→ INSTRUCTIONS TO FOLLOW
Continue the newspaper endorsement of Susana A. Mendoza for Illinois comptroller, picking up directly after its final sentence.

→ SELECTED PASSAGE
* START *
ENDORSEMENT: Susana A. Mendoza for Illinois comptroller

SHARE ENDORSEMENT: Susana A. Mendoza for Illinois comptroller

Illinois Comptroller Susana A. Mendoza spent a decade serving Chicago’s Southwest Side as a state representative. That experience — that legislative savvy — really showed last year when she succeeded, as comptroller, in pushing through legislation to make the state’s bill-paying process more transparent.

Soon after taking office two years ago, Mendoza saw a sizable deficiency in the way state agencies reported their bills.

“I was surprised to learn,” she wrote in a Sun-Times candidate questionnaire, “that I couldn’t see half the state’s bills.”

State agencies, Mendoza discovered, were allowed to sit on bills for a year or longer before turning them over to the comptroller. That was something nobody would tolerate with mortgage or credit card payments, she reasoned, and it wasn’t doing the state of Illinois any good, either.

To fix the problem, Mendoza spearheaded passage of the Debt Transparency Act, gathering support for the bill from both Democrats and Republicans. Then, after Gov. Bruce Rauner vetoed the bill, she went around the state to champion the bill with newspaper editorial boards.

The final result: The General Assembly overrode Rauner’s veto, and now the comptroller’s office receives monthly reports on all bills. There is a more full and honest accounting.

Illinois Comptroller Susana Mendoza, who is endorsed by the Sun-Times, speaking to the City Club of Chicago last year. | Rich Hein/Sun-Times

Illinois Comptroller Susana Mendoza, who is endorsed by the Sun-Times, speaking to the City Club of Chicago last year. | Rich Hein/Sun-Times

Mendoza, a Democrat, took over the comptroller’s office in the middle of the state budget standoff between Rauner and House Speaker Michael Madigan, also a Democrat. Like her Republican predecessor, Leslie Munger, she did a credible job of triage when it came to deciding which bills to prioritize for payment — because there wasn’t nearly enough money to pay them all. And she used the bully pulpit of her office to let the public know just how bad the state’s finances were.
* END *
→ RECORDED INFORMATION
* START *
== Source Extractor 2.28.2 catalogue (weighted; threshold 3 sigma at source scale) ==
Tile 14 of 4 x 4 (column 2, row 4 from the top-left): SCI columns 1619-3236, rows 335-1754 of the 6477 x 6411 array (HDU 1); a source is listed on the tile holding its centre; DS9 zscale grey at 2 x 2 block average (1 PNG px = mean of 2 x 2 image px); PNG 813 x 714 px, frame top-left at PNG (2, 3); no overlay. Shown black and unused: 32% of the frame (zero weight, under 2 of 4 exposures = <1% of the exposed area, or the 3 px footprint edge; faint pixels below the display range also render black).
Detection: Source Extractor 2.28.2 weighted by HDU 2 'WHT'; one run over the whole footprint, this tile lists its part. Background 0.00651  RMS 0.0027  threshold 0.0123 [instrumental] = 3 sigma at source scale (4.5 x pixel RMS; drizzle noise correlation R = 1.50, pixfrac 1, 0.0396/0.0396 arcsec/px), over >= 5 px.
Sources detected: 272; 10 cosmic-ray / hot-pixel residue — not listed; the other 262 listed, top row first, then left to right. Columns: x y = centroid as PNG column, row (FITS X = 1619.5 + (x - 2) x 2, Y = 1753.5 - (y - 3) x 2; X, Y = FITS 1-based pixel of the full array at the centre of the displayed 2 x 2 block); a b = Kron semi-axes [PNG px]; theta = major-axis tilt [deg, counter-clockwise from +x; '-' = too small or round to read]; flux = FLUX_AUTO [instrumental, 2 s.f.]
* END *
→ FINAL RESULT
RELATED: All candidates recommended by the Chicago Sun-Times Editorial Board

Mendoza also led an effort, to which Rauner ultimately agreed, to refinance a large portion of the state’s unpaid back bills. Instead of paying 12 percent interest on most of that debt, the state now will pay 3.5 percent, saving taxpayers at least $4 billion over the life of the bond deal.

Mendoza has been more of a political player than the usual Illinois comptroller, which cuts both ways for us. While it probably was for the greater good, for example, that she loudly urged legislators to override the governor’s budget veto last year, we can only hope she’ll be just as tough on a fellow Democrat, J.B. Pritzker, if he is elected governor.

We endorse Mendoza for a full four-year term over Republican Darlene Senger, also a former state representative, and Libertarian Claire Ball, an accountant.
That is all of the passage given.